EXERCISE BRIEF:
Output every line of the records below verbatim, with no changes.

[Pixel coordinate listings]
========================================================================
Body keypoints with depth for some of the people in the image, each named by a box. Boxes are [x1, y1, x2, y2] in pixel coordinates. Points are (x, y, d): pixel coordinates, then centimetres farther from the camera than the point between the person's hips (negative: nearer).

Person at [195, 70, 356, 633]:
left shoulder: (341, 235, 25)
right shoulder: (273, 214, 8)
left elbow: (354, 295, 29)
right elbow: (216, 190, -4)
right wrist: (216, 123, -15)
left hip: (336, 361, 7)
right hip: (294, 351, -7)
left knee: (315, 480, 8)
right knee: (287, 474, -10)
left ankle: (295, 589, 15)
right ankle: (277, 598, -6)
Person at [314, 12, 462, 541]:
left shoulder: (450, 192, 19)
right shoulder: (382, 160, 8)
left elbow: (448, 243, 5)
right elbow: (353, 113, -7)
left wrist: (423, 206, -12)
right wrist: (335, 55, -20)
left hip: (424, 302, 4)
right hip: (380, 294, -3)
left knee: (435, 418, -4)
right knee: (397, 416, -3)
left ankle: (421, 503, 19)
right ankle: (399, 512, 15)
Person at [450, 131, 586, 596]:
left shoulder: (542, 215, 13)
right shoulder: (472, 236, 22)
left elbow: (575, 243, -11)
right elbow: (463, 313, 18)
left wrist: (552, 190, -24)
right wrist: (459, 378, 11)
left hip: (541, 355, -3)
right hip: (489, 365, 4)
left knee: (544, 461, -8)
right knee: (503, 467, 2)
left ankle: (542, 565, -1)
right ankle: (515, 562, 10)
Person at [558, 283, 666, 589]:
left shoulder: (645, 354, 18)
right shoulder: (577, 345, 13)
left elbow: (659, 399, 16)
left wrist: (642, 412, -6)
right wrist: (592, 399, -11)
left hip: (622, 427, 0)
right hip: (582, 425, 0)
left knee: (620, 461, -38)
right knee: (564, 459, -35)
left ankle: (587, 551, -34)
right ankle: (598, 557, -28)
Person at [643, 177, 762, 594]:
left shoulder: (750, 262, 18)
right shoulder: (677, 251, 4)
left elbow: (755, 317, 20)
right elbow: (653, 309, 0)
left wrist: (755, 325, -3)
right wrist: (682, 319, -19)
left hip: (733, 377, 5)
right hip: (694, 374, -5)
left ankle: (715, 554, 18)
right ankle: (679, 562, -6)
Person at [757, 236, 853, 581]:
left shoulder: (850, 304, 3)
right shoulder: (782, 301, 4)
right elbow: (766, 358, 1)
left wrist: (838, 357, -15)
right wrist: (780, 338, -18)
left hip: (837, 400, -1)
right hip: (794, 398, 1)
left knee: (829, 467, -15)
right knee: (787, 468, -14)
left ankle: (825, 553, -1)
========================================================================
ANSWER SECTION:
Body keypoints with depth for some of the people in the image, each named by a box. Boxes are [x1, y1, x2, y2] in pixel coordinates. Points are (x, y, d): pixel coordinates, then centimetres farther from the camera than the point between the person's hips (negative: nearer).

Person at [195, 70, 356, 633]:
left shoulder: (341, 235, 25)
right shoulder: (273, 214, 8)
left elbow: (354, 295, 29)
right elbow: (216, 190, -4)
right wrist: (216, 123, -15)
left hip: (336, 361, 7)
right hip: (294, 351, -7)
left knee: (315, 480, 8)
right knee: (287, 474, -10)
left ankle: (295, 589, 15)
right ankle: (277, 598, -6)
Person at [314, 12, 462, 541]:
left shoulder: (450, 192, 19)
right shoulder: (382, 160, 8)
left elbow: (448, 243, 5)
right elbow: (353, 113, -7)
left wrist: (423, 206, -12)
right wrist: (335, 55, -20)
left hip: (424, 302, 4)
right hip: (380, 294, -3)
left knee: (435, 418, -4)
right knee: (397, 416, -3)
left ankle: (421, 503, 19)
right ankle: (399, 512, 15)
Person at [450, 131, 586, 596]:
left shoulder: (542, 215, 13)
right shoulder: (472, 236, 22)
left elbow: (575, 243, -11)
right elbow: (463, 313, 18)
left wrist: (552, 190, -24)
right wrist: (459, 378, 11)
left hip: (541, 355, -3)
right hip: (489, 365, 4)
left knee: (544, 461, -8)
right knee: (503, 467, 2)
left ankle: (542, 565, -1)
right ankle: (515, 562, 10)
Person at [558, 283, 666, 589]:
left shoulder: (645, 354, 18)
right shoulder: (577, 345, 13)
left elbow: (659, 399, 16)
left wrist: (642, 412, -6)
right wrist: (592, 399, -11)
left hip: (622, 427, 0)
right hip: (582, 425, 0)
left knee: (620, 461, -38)
right knee: (564, 459, -35)
left ankle: (587, 551, -34)
right ankle: (598, 557, -28)
Person at [643, 177, 762, 594]:
left shoulder: (750, 262, 18)
right shoulder: (677, 251, 4)
left elbow: (755, 317, 20)
right elbow: (653, 309, 0)
left wrist: (755, 325, -3)
right wrist: (682, 319, -19)
left hip: (733, 377, 5)
right hip: (694, 374, -5)
left ankle: (715, 554, 18)
right ankle: (679, 562, -6)
Person at [757, 236, 853, 581]:
left shoulder: (850, 304, 3)
right shoulder: (782, 301, 4)
right elbow: (766, 358, 1)
left wrist: (838, 357, -15)
right wrist: (780, 338, -18)
left hip: (837, 400, -1)
right hip: (794, 398, 1)
left knee: (829, 467, -15)
right knee: (787, 468, -14)
left ankle: (825, 553, -1)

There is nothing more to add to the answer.